- Once the data is in the cache (which it will be the case after the first loop, if it's not there already), it makes little difference if you use memory or register.
- A floating point add will take a little longer than single cycle in the first place.
- The final store to
resVal
"unties" the xmm0 register to allow the register to be freely "renamed", which allows more of the loops to be run in parallel.
This is a typical case of "unless you are absolutely sure, leave writing code to the compiler".

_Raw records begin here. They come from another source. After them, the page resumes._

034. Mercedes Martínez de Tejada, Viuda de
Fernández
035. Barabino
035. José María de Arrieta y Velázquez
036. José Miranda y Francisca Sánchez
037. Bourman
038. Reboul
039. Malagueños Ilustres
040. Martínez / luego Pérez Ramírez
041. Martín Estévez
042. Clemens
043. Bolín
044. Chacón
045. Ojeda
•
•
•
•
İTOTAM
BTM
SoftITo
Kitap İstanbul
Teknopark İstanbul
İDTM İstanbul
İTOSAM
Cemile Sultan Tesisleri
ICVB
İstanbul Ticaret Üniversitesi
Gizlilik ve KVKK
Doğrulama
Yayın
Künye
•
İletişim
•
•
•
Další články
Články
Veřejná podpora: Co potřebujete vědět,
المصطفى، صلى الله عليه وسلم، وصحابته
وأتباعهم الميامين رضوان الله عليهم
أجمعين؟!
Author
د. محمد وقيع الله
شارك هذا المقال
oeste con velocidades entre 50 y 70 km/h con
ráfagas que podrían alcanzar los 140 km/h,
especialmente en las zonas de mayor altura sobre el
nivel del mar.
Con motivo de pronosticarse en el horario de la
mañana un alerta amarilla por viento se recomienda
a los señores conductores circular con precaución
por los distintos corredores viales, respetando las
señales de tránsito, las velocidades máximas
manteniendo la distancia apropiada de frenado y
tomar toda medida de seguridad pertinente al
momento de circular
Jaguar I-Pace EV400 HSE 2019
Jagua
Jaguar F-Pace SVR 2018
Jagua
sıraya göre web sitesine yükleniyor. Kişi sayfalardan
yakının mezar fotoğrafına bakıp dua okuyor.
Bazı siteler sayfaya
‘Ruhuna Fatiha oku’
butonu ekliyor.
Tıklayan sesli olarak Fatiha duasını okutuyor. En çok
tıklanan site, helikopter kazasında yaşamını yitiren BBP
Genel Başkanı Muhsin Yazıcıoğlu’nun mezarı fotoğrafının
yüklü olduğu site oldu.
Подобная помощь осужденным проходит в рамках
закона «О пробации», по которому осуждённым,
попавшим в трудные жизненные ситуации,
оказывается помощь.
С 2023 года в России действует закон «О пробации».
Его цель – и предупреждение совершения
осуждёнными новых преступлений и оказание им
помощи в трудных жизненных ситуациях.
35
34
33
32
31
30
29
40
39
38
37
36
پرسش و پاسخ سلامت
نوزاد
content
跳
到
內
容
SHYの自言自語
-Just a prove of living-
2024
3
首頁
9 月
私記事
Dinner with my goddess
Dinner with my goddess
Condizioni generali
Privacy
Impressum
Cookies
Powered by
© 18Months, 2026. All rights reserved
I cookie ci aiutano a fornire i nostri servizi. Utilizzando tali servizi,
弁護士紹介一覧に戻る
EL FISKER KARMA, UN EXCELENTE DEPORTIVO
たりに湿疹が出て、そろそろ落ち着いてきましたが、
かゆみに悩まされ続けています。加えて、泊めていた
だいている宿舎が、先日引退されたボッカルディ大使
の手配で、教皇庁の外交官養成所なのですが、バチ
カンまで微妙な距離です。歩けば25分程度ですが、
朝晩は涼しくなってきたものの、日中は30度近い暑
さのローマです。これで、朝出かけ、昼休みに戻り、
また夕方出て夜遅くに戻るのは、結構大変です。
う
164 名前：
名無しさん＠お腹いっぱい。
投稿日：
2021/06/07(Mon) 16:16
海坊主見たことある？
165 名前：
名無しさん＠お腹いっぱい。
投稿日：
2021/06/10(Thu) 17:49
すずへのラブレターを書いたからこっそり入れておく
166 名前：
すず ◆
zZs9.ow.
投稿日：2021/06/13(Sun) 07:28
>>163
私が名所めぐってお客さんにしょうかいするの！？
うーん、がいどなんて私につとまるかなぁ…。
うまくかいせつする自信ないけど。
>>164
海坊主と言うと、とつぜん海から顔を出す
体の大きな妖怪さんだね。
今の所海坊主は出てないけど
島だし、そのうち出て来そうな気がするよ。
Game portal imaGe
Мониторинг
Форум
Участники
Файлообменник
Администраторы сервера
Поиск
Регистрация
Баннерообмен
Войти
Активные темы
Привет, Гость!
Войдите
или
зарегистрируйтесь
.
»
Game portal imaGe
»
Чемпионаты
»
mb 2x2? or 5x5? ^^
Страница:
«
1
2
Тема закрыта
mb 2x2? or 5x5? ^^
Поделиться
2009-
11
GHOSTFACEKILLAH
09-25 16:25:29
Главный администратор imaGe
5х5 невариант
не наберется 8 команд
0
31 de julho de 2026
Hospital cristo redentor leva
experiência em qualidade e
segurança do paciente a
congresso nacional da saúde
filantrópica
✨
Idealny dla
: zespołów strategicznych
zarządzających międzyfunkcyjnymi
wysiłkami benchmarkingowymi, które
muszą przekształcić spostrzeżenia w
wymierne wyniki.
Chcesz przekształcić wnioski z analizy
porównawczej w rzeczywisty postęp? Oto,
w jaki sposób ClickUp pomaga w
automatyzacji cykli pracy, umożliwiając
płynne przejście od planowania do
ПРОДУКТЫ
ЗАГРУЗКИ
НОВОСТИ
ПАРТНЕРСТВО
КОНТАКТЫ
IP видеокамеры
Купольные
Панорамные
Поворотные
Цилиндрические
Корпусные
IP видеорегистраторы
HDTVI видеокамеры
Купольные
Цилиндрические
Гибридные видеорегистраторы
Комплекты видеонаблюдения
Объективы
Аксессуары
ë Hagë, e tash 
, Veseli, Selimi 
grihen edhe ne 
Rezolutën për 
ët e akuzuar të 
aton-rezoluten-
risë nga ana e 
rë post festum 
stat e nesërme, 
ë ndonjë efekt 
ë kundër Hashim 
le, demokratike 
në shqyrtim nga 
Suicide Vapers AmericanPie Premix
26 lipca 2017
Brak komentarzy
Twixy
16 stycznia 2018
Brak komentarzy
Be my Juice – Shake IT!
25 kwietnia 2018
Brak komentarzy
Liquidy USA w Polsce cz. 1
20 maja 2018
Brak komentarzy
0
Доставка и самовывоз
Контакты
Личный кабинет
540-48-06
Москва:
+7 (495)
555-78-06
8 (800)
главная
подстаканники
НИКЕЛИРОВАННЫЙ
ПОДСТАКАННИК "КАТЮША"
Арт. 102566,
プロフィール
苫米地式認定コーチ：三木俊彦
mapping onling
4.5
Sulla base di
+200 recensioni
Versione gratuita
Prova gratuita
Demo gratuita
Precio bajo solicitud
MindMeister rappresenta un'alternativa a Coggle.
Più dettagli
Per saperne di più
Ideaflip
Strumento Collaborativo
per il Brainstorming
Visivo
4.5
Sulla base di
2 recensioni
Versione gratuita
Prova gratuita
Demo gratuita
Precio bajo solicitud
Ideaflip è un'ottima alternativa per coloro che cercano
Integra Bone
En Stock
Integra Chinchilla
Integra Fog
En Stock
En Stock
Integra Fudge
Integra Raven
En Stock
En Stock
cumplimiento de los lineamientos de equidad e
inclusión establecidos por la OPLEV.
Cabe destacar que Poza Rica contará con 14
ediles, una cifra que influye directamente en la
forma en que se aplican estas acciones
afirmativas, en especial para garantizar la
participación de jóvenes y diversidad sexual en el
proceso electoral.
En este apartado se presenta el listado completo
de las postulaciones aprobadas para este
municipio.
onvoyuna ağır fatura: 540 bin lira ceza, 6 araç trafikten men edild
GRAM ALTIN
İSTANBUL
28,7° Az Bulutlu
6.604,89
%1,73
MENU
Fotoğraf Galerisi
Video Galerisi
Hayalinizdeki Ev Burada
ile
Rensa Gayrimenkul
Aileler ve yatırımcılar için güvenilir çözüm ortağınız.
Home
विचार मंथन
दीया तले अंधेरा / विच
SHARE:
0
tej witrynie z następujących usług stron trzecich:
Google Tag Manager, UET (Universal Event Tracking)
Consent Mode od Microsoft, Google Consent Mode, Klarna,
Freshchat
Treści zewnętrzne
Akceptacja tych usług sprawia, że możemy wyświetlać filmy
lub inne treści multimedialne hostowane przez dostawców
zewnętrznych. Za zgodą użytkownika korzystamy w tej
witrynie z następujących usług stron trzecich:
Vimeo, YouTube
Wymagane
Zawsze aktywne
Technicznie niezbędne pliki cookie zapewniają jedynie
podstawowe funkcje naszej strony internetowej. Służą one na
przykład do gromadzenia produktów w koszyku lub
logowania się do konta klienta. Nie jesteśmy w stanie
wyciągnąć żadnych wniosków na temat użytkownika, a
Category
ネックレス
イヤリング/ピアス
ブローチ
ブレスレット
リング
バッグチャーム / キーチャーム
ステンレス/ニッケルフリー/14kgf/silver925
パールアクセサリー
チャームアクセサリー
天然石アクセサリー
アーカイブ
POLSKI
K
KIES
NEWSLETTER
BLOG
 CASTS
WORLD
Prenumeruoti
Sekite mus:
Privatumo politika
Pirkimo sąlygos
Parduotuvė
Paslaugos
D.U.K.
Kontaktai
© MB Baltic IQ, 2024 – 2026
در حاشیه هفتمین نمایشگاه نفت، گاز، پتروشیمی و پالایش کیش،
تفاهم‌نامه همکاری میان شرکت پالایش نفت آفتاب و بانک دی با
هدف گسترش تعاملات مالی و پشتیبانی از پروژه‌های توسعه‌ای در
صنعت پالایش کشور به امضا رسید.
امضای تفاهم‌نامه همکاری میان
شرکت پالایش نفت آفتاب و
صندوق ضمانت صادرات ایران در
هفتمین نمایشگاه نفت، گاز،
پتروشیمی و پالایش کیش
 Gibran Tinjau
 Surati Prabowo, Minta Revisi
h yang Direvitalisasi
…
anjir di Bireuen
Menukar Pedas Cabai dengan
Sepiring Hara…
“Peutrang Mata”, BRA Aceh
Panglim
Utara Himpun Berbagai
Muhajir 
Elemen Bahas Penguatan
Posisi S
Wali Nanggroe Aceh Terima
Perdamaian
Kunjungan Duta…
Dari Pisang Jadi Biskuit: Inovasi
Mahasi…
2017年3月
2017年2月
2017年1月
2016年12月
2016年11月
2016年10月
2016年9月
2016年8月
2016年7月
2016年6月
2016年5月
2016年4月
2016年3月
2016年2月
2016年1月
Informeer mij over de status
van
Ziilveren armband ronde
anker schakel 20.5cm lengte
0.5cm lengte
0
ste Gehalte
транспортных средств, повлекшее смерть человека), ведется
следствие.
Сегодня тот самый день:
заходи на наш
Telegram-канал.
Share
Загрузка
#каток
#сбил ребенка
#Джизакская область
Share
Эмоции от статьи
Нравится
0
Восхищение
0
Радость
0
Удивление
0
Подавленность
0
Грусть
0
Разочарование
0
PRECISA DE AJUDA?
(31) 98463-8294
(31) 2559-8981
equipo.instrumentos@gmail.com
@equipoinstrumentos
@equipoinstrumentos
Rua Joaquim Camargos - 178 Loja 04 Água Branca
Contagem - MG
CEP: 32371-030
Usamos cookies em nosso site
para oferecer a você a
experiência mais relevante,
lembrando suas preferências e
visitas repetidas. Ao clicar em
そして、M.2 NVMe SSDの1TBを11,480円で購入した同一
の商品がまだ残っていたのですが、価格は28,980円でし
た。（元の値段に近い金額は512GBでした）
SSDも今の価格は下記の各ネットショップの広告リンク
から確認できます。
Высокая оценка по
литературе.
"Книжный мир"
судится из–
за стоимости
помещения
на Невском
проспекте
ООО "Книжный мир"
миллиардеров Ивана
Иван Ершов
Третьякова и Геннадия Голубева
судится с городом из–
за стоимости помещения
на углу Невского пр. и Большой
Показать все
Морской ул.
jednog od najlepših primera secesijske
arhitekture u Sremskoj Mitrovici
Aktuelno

The last bullet above explains why the code is faster than code where every step of the loop depends on a previously calculated result.
In the compiler generated code, the loop can do the equivalent of:
movsd xmm0,mmword ptr [val1]
addsd xmm0,mmword ptr [val2]
addsd xmm0,mmword ptr [val3]
addsd xmm0,mmword ptr [val4]
addsd xmm0,mmword ptr [val5]
addsd xmm0,mmword ptr [val6]
addsd xmm0,mmword ptr [val7]
addsd xmm0,mmword ptr [resVal]
movsd mmword ptr [resVal],xmm0
movsd xmm1,mmword ptr [val1]
addsd xmm1,mmword ptr [val2]
addsd xmm1,mmword ptr [val3]
addsd xmm1,mmword ptr [val4]
addsd xmm1,mmword ptr [val5]
addsd xmm1,mmword ptr [val6]
addsd xmm1,mmword ptr [val7]
addsd xmm1,mmword ptr [resVal]
movsd mmword ptr [resVal],xmm1
Now, as you can see, we could "mingle" these two "threads":
movsd xmm0,mmword ptr [val1]
movsd xmm1,mmword ptr [val1]
addsd xmm0,mmword ptr [val2]
addsd xmm1,mmword ptr [val2]
addsd xmm0,mmword ptr [val3]
addsd xmm1,mmword ptr [val3]
addsd xmm0,mmword ptr [val4]
addsd xmm1,mmword ptr [val4]
addsd xmm0,mmword ptr [val5]
addsd xmm1,mmword ptr [val5]
addsd xmm0,mmword ptr [val6]
addsd xmm1,mmword ptr [val6]
addsd xmm0,mmword ptr [val7]
addsd xmm1,mmword ptr [val7]
addsd xmm0,mmword ptr [resVal]
movsd mmword ptr [resVal],xmm0
// Here we have to wait for resval to be uppdated!
addsd xmm1,mmword ptr [resVal]
movsd mmword ptr [resVal],xmm1
I'm not suggesting it is quite that much out of order execution, but I can certainly see how the loop can be executed faster that your loop. You can probably achieve the same thing in your assembler code if you had a spare register [in x86_64 you do have another 8 registers, although you can't use inline assembler in x86_64...]
(Note that register renaming is different from my "threaded" loop, which is using two different registers - but the effect is roughly the same, the loop can continue after it hits the "resVal" update without having to wait for the result to be updated)